Becker brachte da schon reichlich Mut mit, dieses Spiel von jeglicher Wohlanständigkeit zu entschlacken, um das Durcheinander der menschlichen Bedürfnisse im Konflikt mit ihrem wohlerzogenen Über-Ich geradeheraus zu zeigen.

Auch die Bühne deutet zu Beginn an, was zu erwarten ist: Eine Zimmerpflanze im Salon steht quer aus der Wand, zwischen eleganter Etikette und dezentem Getue dominiert bei Feydeau die Lust, die er gekonnt im Gewande der Komödie entlarvt.
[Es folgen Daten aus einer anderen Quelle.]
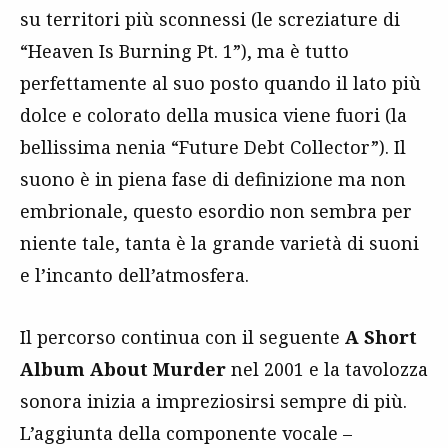
su territori più sconnessi (le screziature di
“Heaven Is Burning Pt. 1”), ma è tutto
perfettamente al suo posto quando il lato più
dolce e colorato della musica viene fuori (la
bellissima nenia “Future Debt Collector”). Il
suono è in piena fase di definizione ma non
embrionale, questo esordio non sembra per
niente tale, tanta è la grande varietà di suoni
e l’incanto dell’atmosfera.
Il percorso continua con il seguente
A Short
Album About Murder
nel 2001 e la tavolozza
sonora inizia a impreziosirsi sempre di più.
L’aggiunta della componente vocale –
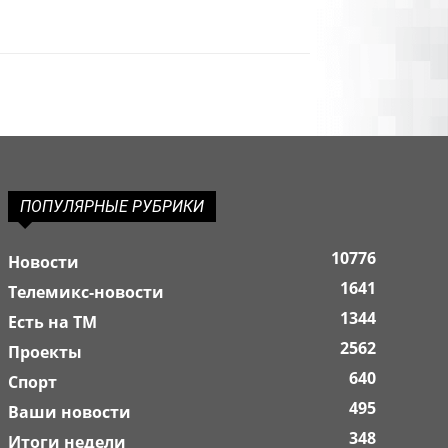
ПОПУЛЯРНЫЕ РУБРИКИ
10776
Новости
1641
Телемикс-новости
1344
Есть на ТМ
2562
Проекты
640
Спорт
495
Ваши новости
348
Итоги недели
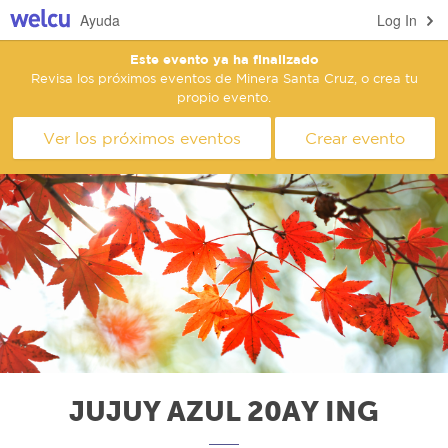
Ayuda
Log In
Este evento ya ha finalizado
Revisa los próximos eventos de Minera Santa Cruz, o crea tu
propio evento.
Ver los próximos eventos
Crear evento
JUJUY AZUL 20AY ING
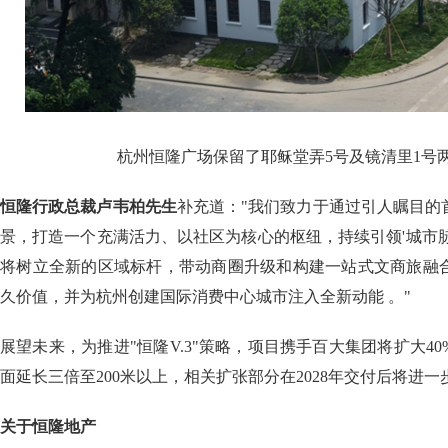
杭州恒隆广场保留了耶稣堂弄5号及镜清里1号
恒隆行政总裁卢韦柏先生
补充道："我们致力于通过引人瞩目的
景，打造一个充满活力、以社区为核心的枢纽，持续引领'城市
将树立全新的区域标杆，带动商圈升级和构建一站式文商旅融
久价值，并为杭州创建国际消费中心城市注入全新动能 。"
展望未来，为推进"恒隆V.3"策略，项目携手百大集团将扩大4
面延长三倍至200米以上，相关扩张部分在2028年交付后将进
关于恒隆地产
Das Ensemble spielt mit unglaublichem Tempo und Verve und liefert die darstellerischen Notwendigkeiten, um diese Verwechslungskomödie flott über die Rampe zu bringen.

Josefstadt kokettiert mit eigenem Image

In der Doppelrolle des Versicherungsdirektors Chandebise bzw. des dem Alkohol zugeneigten Bordelldieners Poche ist André Pohl zu sehen, ein Pantoffelheld, phasenweise ein wenig substanzlos gespielt, während Alexander Pschill als dessen Neffe Camille reüssiert. Seinen Sprachfehler (er spricht perfekt konsonantenfrei!) macht er durch körperliche Kompensationen wett und gibt eine Dynamik vor, die die gesamte Inszenierung trägt.

Sona MacDonald ist als aufgewühlte Madame Chandebise zu sehen, die ihren Mann zwar betrügen möchte, aber nur solange sie sich seiner sicher fühlt. Als sie fälschlicherweise meint, er hätte eine andere, stehen ihre Moralvorstellungen Kopf. Mit Katharina Pichler als temperamentvoller Freundin Lucienne und Michael Dangl als bewusst klischeehaft dargestelltem Spanier, der mit überzeichnetem Lispeln das Durcheinander auf die Spitze treibt, hat die Inszenierung das Publikum vollends auf ihrer Seite.

Das Theater in der Josefstadt kokettiert heftig mit seinem Image der Bürgerlichkeit. Und lacht darüber.